1) do not put refrigerator in a corner. Put it against a wall.. Mine is in a corner, and when the door is full open it is perpindicular to the rest of the fridge.. mine has compartments in the door (as most do) so it is nearly impossible to remove the drawers to clean.. If I could open the door more fully (ie no wall behind my open door) pull the drawers out to clean would be a snap).. Also do not place the refrigerator RIGHT against the oven.. the oven will heat, the refrigerator will kick up to cool back down- it is an energy waster... don't put them too far apart though because you will need to take things out of the fridge to put on the stove.. or in the oven..

Also, I think the area above cabinets generally is very wasted space.

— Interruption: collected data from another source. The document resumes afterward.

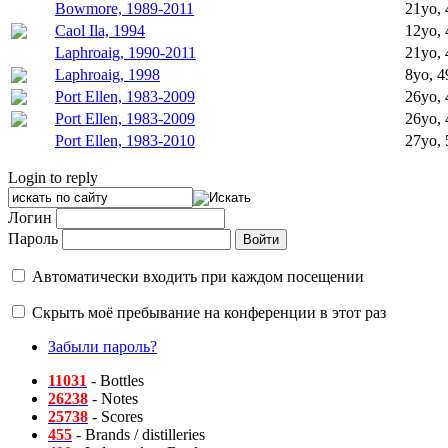
Bowmore, 1989-2011
21yo, 
Caol Ila, 1994
12yo, 
Laphroaig, 1990-2011
21yo, 
Laphroaig, 1998
8yo, 4
Port Ellen, 1983-2009
26yo, 
Port Ellen, 1983-2009
26yo, 
Port Ellen, 1983-2010
27yo, 
Login to reply
Логин
Пароль
Автоматически входить при каждом посещении
Скрыть моё пребывание на конференции в этот раз
Забыли пароль?
11031
- Bottles
26238
- Notes
25738
- Scores
455
- Brands / distilleries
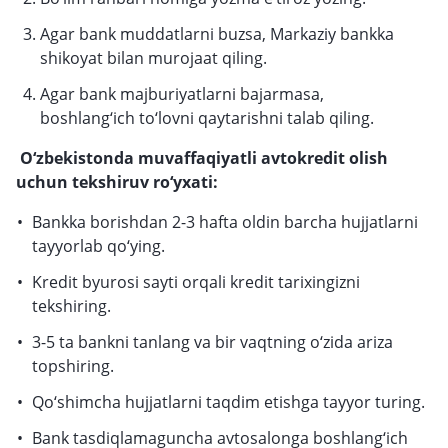
Agar bank muddatlarni buzsa, Markaziy bankka
shikoyat bilan murojaat qiling.
Agar bank majburiyatlarni bajarmasa,
boshlang‘ich to‘lovni qaytarishni talab qiling.
O‘zbekistonda muvaffaqiyatli avtokredit olish
uchun tekshiruv ro‘yxati:
Bankka borishdan 2-3 hafta oldin barcha hujjatlarni
tayyorlab qo‘ying.
Kredit byurosi sayti orqali kredit tarixingizni
tekshiring.
3-5 ta bankni tanlang va bir vaqtning o‘zida ariza
topshiring.
Qo‘shimcha hujjatlarni taqdim etishga tayyor turing.
Bank tasdiqlamaguncha avtosalonga boshlang‘ich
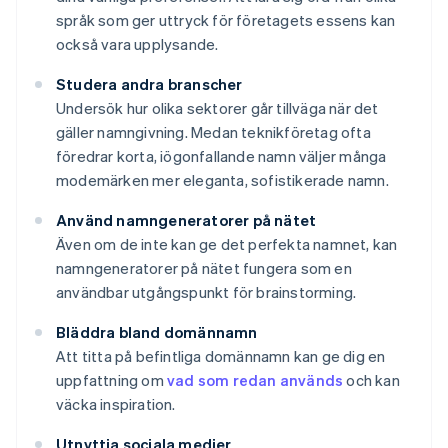
språk som ger uttryck för företagets essens kan
också vara upplysande.
Studera andra branscher
Undersök hur olika sektorer går tillväga när det
gäller namngivning. Medan teknikföretag ofta
föredrar korta, iögonfallande namn väljer många
modemärken mer eleganta, sofistikerade namn.
Använd namngeneratorer på nätet
Även om de inte kan ge det perfekta namnet, kan
namngeneratorer på nätet fungera som en
användbar utgångspunkt för brainstorming.
Bläddra bland domännamn
Att titta på befintliga domännamn kan ge dig en
uppfattning om
vad som redan används
och kan
väcka inspiration.
Utnyttja sociala medier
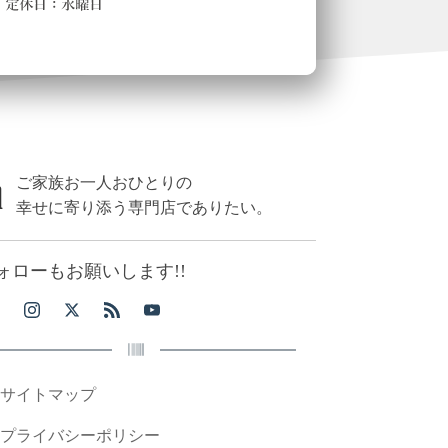
ご家族お一人おひとりの
幸せに寄り添う専門店でありたい。
ォローもお願いします!!
サイトマップ
プライバシーポリシー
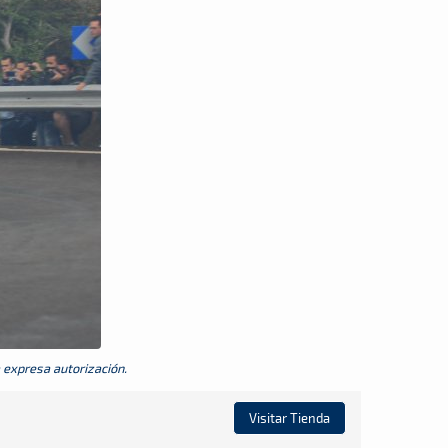
a expresa autorización.
Visitar Tienda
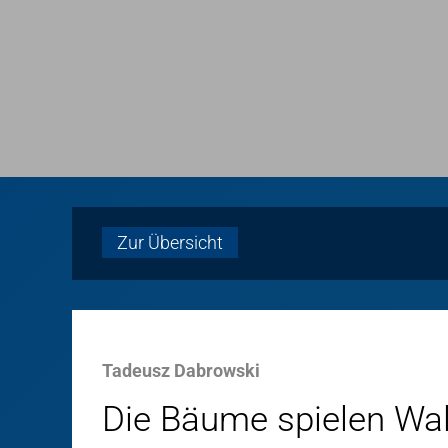
Zur Übersicht
Tadeusz Dabrowski
Die Bäume spielen Wa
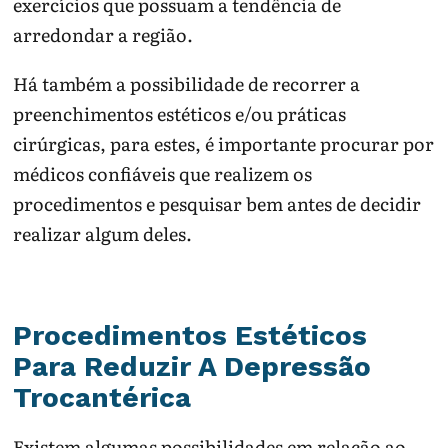
exercícios que possuam a tendência de
arredondar a região.
Há também a possibilidade de recorrer a
preenchimentos estéticos e/ou práticas
cirúrgicas, para estes, é importante procurar por
médicos confiáveis que realizem os
procedimentos e pesquisar bem antes de decidir
realizar algum deles.
Procedimentos Estéticos
Para Reduzir A Depressão
Trocantérica
Existem algumas possibilidades em relação ao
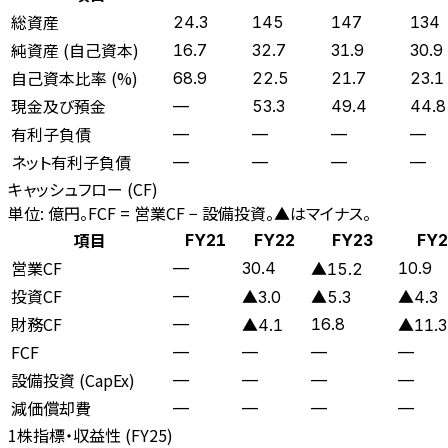
総資産
24.3
145
147
134
純資産 (自己資本)
16.7
32.7
31.9
30.9
自己資本比率 (%)
68.9
22.5
21.7
23.1
現金及び預金
—
53.3
49.4
44.8
有利子負債
—
—
—
—
ネット有利子負債
—
—
—
—
キャッシュフロー (CF)
単位: 億円。FCF = 営業CF − 設備投資。▲はマイナス。
項目
FY21
FY22
FY23
FY2
営業CF
—
30.4
10.9
▲15.2
投資CF
—
▲3.0
▲5.3
▲4.3
財務CF
—
16.8
▲4.1
▲11.3
FCF
—
—
—
—
設備投資 (CapEx)
—
—
—
—
減価償却費
—
—
—
—
1株指標・収益性 (
FY25
)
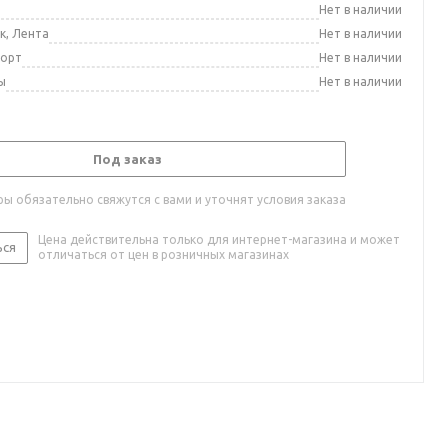
а
Нет в наличии
к, Лента
Нет в наличии
порт
Нет в наличии
ы
Нет в наличии
Под заказ
ы обязательно свяжутся с вами и уточнят условия заказа
Цена действительна только для интернет-магазина и может
ься
отличаться от цен в розничных магазинах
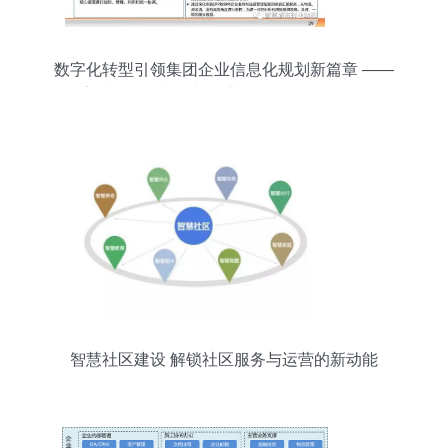
数字化转型引领集团企业信息化规划新篇章 ——
高质量PPT制作与企业信息化服务全解析
智慧社区建设 解锁社区服务与运营的新动能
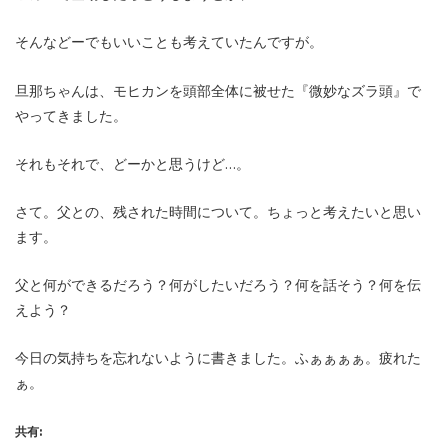
そんなどーでもいいことも考えていたんですが。
旦那ちゃんは、モヒカンを頭部全体に被せた『微妙なズラ頭』で
やってきました。
それもそれで、どーかと思うけど…。
さて。父との、残された時間について。ちょっと考えたいと思い
ます。
父と何ができるだろう？何がしたいだろう？何を話そう？何を伝
えよう？
今日の気持ちを忘れないように書きました。ふぁぁぁぁ。疲れた
ぁ。
共有:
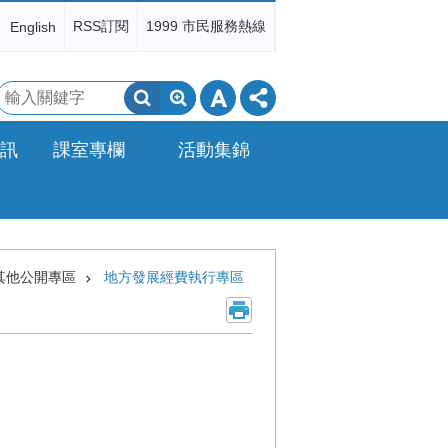
RSS訂閱
1999 市民服務熱線
English
搜
尋
訊
課室專欄
活動集錦
其他公開專區
地方發展經費執行專區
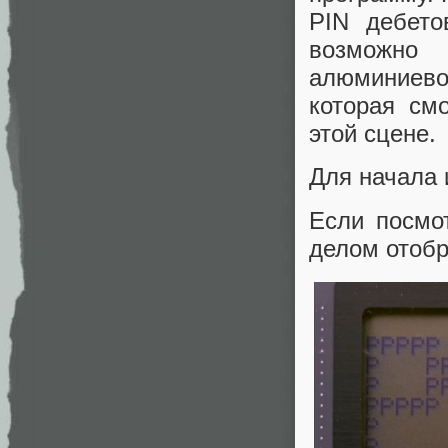
PIN дебето
возможно 
алюминиево
которая см
этой сцене.
Для начала 
Если посмо
делом отобр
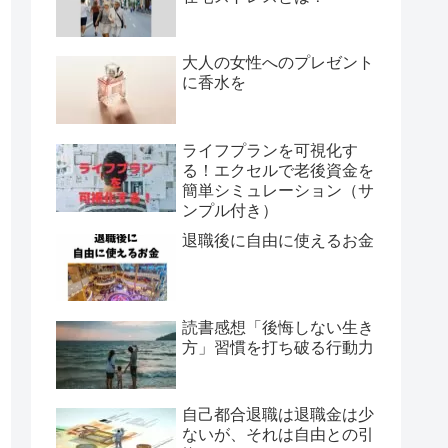
大人の女性へのプレゼント
に香水を
ライフプランを可視化す
る！エクセルで老後資金を
簡単シミュレーション（サ
ンプル付き）
退職後に自由に使えるお金
読書感想「後悔しない生き
方」習慣を打ち破る行動力
自己都合退職は退職金は少
ないが、それは自由との引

I have one cabinet in the corner that goes all the way to the ceiling. I wish they all did that.

I actually use my table a lot to prepare foods (my sons love to help measure and mix) so I don't use the countertops much in terms of preparation.. it is just a place to sit the blender and the knife set honestly..so my perfect kitchen would the wall set of double ovens, a small countertop away from a vented stove top, a small countertop away from the sink or fridge.. and the furthest wall would have floor to ceiling built in pantry like my mother's kitchen has (pull out drawers, etc).. I would add a broom closet and small appliance storage onto that..

big table/island/or breakfast bar combo in the center.